Shares of Deutsche Bank fell well over 5% Monday, following the firm’s announcement Sunday of a major restructuring. The investment bank will cut around 18,000 jobs and exit the equities sales and trading business, which was previously a key source of revenues. The restructuring plan is an effort by CEO Christian Sewing to “become more profitable, improve shareholder returns and drive long-term growth.”

Once the largest bank in the world, Deutsche has been on a downward spiral over the past two years, with its stock down nearly 60%. The bank was the only one to fail last year’s “stress test” by the Fed, after failing in 2015 and 2016 as well. The firm did pass this year, which provided a significant boost to the stock, but the company is still far behind its peers. Meanwhile, U.S. competitors such as Citigroup and JPMorgan Chase passed the test with flying colors, prompting stock buybacks and dividend increases.
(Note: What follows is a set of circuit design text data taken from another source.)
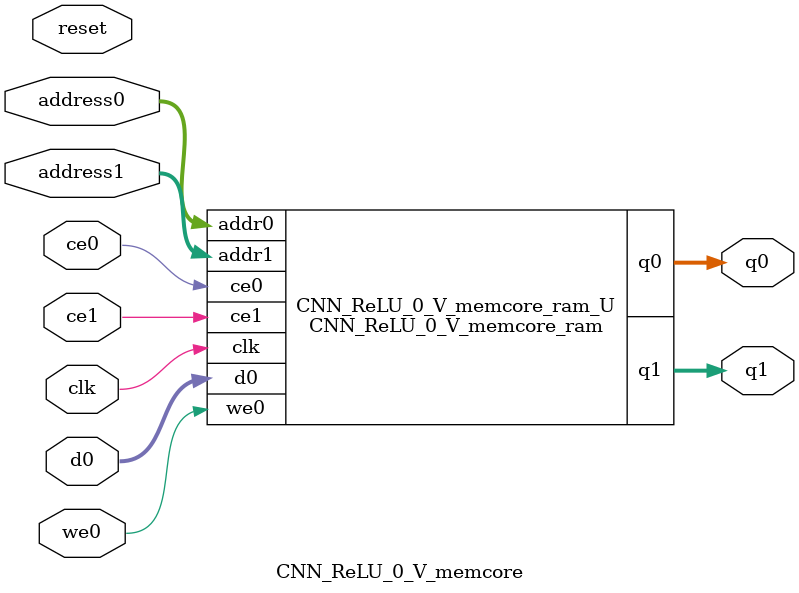
<source format=v>

`timescale 1 ns / 1 ps
module CNN_ReLU_0_V_memcore_ram (addr0, ce0, d0, we0, q0, addr1, ce1, q1,  clk);

parameter DWIDTH = 48;
parameter AWIDTH = 5;
parameter MEM_SIZE = 28;

input[AWIDTH-1:0] addr0;
input ce0;
input[DWIDTH-1:0] d0;
input we0;
output reg[DWIDTH-1:0] q0;
input[AWIDTH-1:0] addr1;
input ce1;
output reg[DWIDTH-1:0] q1;
input clk;

(* ram_style = "block" *)reg [DWIDTH-1:0] ram[0:MEM_SIZE-1];




always @(posedge clk)  
begin 
    if (ce0) 
    begin
        if (we0) 
        begin 
            ram[addr0] <= d0; 
            q0 <= d0;
        end 
        else 
            q0 <= ram[addr0];
    end
end


always @(posedge clk)  
begin 
    if (ce1) 
    begin
            q1 <= ram[addr1];
    end
end


endmodule


`timescale 1 ns / 1 ps
module CNN_ReLU_0_V_memcore(
    reset,
    clk,
    address0,
    ce0,
    we0,
    d0,
    q0,
    address1,
    ce1,
    q1);

parameter DataWidth = 32'd48;
parameter AddressRange = 32'd28;
parameter AddressWidth = 32'd5;
input reset;
input clk;
input[AddressWidth - 1:0] address0;
input ce0;
input we0;
input[DataWidth - 1:0] d0;
output[DataWidth - 1:0] q0;
input[AddressWidth - 1:0] address1;
input ce1;
output[DataWidth - 1:0] q1;



CNN_ReLU_0_V_memcore_ram CNN_ReLU_0_V_memcore_ram_U(
    .clk( clk ),
    .addr0( address0 ),
    .ce0( ce0 ),
    .we0( we0 ),
    .d0( d0 ),
    .q0( q0 ),
    .addr1( address1 ),
    .ce1( ce1 ),
    .q1( q1 ));

endmodule


</source>
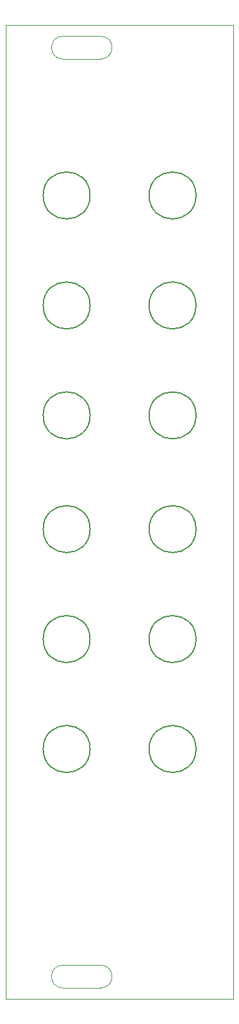
<source format=gm1>
%TF.GenerationSoftware,KiCad,Pcbnew,(6.0.1)*%
%TF.CreationDate,2022-10-28T18:55:37-04:00*%
%TF.ProjectId,ER-PROTO-02-PANEL,45522d50-524f-4544-9f2d-30322d50414e,1*%
%TF.SameCoordinates,Original*%
%TF.FileFunction,Profile,NP*%
%FSLAX46Y46*%
G04 Gerber Fmt 4.6, Leading zero omitted, Abs format (unit mm)*
G04 Created by KiCad (PCBNEW (6.0.1)) date 2022-10-28 18:55:37*
%MOMM*%
%LPD*%
G01*
G04 APERTURE LIST*
%TA.AperFunction,Profile*%
%ADD10C,0.100000*%
%TD*%
%TA.AperFunction,Profile*%
%ADD11C,0.150000*%
%TD*%
G04 APERTURE END LIST*
D10*
X65000000Y-4500000D02*
X70000000Y-4500000D01*
X65000000Y-1500000D02*
X70000000Y-1500000D01*
X70000000Y-127000000D02*
G75*
G03*
X70000000Y-124000000I0J1500000D01*
G01*
X65000000Y-124000000D02*
G75*
G03*
X65000000Y-127000000I0J-1500000D01*
G01*
X65000000Y-124000000D02*
X70000000Y-124000000D01*
X65000000Y-127000000D02*
X70000000Y-127000000D01*
X57500000Y0D02*
X87500000Y0D01*
X87500000Y0D02*
X87500000Y-128500000D01*
X87500000Y-128500000D02*
X57500000Y-128500000D01*
X57500000Y-128500000D02*
X57500000Y0D01*
D11*
X68600000Y-37000000D02*
G75*
G03*
X68600000Y-37000000I-3100000J0D01*
G01*
X68600000Y-66500000D02*
G75*
G03*
X68600000Y-66500000I-3100000J0D01*
G01*
X82600000Y-81000000D02*
G75*
G03*
X82600000Y-81000000I-3100000J0D01*
G01*
D10*
X65000000Y-1500000D02*
G75*
G03*
X65000000Y-4500000I0J-1500000D01*
G01*
D11*
X68600000Y-81000000D02*
G75*
G03*
X68600000Y-81000000I-3100000J0D01*
G01*
X82599988Y-22500000D02*
G75*
G03*
X82599988Y-22500000I-3100000J0D01*
G01*
X68600000Y-95500000D02*
G75*
G03*
X68600000Y-95500000I-3100000J0D01*
G01*
D10*
X70000000Y-4500000D02*
G75*
G03*
X70000000Y-1500000I0J1500000D01*
G01*
D11*
X68600000Y-51500000D02*
G75*
G03*
X68600000Y-51500000I-3100000J0D01*
G01*
X82600000Y-37000000D02*
G75*
G03*
X82600000Y-37000000I-3100000J0D01*
G01*
X82600000Y-66500000D02*
G75*
G03*
X82600000Y-66500000I-3100000J0D01*
G01*
X68600000Y-22500000D02*
G75*
G03*
X68600000Y-22500000I-3100000J0D01*
G01*
X82600000Y-51500000D02*
G75*
G03*
X82600000Y-51500000I-3100000J0D01*
G01*
X82600000Y-95500000D02*
G75*
G03*
X82600000Y-95500000I-3100000J0D01*
G01*
M02*

</source>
The restructuring hopes to allow Deutsche to focus on areas where it has had significant historical success. Deutsche is creating a new division, the “Corporate Bank.” This division will primarily serve Deutsche Bank and Postbank’s commercial and corporate clients. Deutsche expects the restructuring initiatives will allow the firm to grow its share as the market leader in German banking, especially with large German corporations. Deutsche has had historical success in this sector.

Along with changes to its business structure, multiple Deutsche board members are also leaving. Corporate and Investment Bank President Garth Ritchie will step down at the end of the month, but will continue advising the bank until the end of November. Additionally, Chief Regulatory Officer Sylvie Matherat and Management Board member Frank Strauss will step down at the end of the month. Meanwhile, Cristina Riley, Bernd Leukert and Stefan Simon will join the board.

The total cost of one-off charges for the restructure is expected to be EUR 7.4 billion ($8.3 billion) with EUR 5.1 ($5.72) billion coming in fiscal 2019 and EUR 3 billion ($3.37 billion) coming in Q2. Deutsche also gave updated Q2 guidance, which factored in restructuring costs. The firm now expects a net loss of EUR 2.8 billion ($3.14 billion) compared to positive EUR 120 million ($134.63 million) before restructuring expenses. Investors should note that Deutsche plans to officially release its Q2 earnings and revenue result on July 24.

Deutsche has failed to produce positive earnings in three out of the past four years and the restructuring plans may impact the company’s ability to post positive fiscal 2019 results. Deutsche Bank is currently a Zacks Rank #4 (Sell).